Why Don't We Do It in the Road Ahead?
—Part 2, Applications Integration
> Knowledge Management (KM)
Jerry Laiserin

Fourth principle of applications integration, according to former Hewlett-Packard CEO, Lew Platt, "if HP only knew what HP knows." In other words, managing the knowledge that already exists inside a firm will make the entire organization work smarter.
A corollary implies that knowing what you know is both a faster and more cost effective strategy than acquiring new knowledge (not dissimilar to the marketing dictum that it is harder to win a new customer than to sell more to an existing customer). Consider the cyclical flow of client/project information within a typical design and/or construction business: personnel record time on projects; a financial management system transforms timesheets into invoices and cost breakdowns; histories of project cost support proposals for future work; the proposal process itself must be tracked and managed; project image examples in graphical form also support proposals via desktop- and web-publishing; libraries of images files, whether from photos or design software, must be searched and sorted; design software generates images and data; design data links to building product selection; product selection, in turn, bridges between design software and specifications; specification software links to programs and databases for codes, contracts and performance criteria; compliance with project documents and criteria is a function of project administration; project admin is dependent on scheduling; and scheduling is one of two key components of project resource management—of which the other key component is time, bringing the information flow full-circle.

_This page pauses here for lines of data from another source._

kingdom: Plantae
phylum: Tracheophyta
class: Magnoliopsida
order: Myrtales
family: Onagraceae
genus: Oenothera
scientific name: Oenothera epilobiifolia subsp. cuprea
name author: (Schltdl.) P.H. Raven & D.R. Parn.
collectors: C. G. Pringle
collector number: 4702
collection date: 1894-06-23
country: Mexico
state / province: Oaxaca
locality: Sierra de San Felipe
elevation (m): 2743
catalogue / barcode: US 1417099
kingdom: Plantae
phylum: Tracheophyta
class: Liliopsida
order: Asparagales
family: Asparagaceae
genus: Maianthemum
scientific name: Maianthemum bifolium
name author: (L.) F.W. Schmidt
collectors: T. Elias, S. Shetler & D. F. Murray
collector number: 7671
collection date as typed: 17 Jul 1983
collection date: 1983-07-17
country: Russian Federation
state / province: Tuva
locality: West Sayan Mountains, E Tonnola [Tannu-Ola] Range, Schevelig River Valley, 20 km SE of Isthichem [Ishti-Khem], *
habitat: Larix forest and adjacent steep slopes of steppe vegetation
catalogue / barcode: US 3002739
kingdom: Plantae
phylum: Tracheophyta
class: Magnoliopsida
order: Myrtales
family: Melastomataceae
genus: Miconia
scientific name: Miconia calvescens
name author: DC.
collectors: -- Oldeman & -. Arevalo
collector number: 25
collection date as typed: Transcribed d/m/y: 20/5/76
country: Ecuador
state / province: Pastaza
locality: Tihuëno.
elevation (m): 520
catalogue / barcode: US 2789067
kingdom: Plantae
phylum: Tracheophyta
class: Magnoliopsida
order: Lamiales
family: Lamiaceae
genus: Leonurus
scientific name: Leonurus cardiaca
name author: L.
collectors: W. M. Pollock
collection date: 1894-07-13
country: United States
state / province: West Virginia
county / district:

The roughly one-third of this information flow that is client-facing spans project resource management, time, financial management, and proposal/marketing management (also known as CRM or customer/client relationship management). This is the segment that is gradually coalescing into professional services automation (PSA). The portion of this information flow that is directly design-related and consultant-facing encompasses everything from image/visualization output to design software, product selection and specification—and is gradually coalescing into building information modeling (BIM). The remainder of the information cycle, from codes and contracts through project admin to scheduling is the area targeted by project extranets or project coordination networks (PCN's). All applications or application clusters (PSA, BIM, PCN) share multiple underlying data points, such as the client/project name and address information that was in the proposal, on the contracts and invoices, as well as in drawing title blocks and project/spec manual pages. Logic dictates that information is best represented just once, implying a centralized database (or coordinated system of synchronized databases) at a firm's core. If collaboration technology provides the means for a firm to share and manage its information interactions with outsiders, then knowledge management technology effectively performs the same functions internally—mediating among applications, databases and the personnel who must apply the firm's data and information to serving clients.

While there are collaboration technologies that complement and enhance internal knowledge management, and there are knowledge management technologies that enrich external collaborations, the inward/outward split foci concept remains a useful basis for understanding the respective roles of knowledge management and collaboration—a theme we will revisit often in coming issues.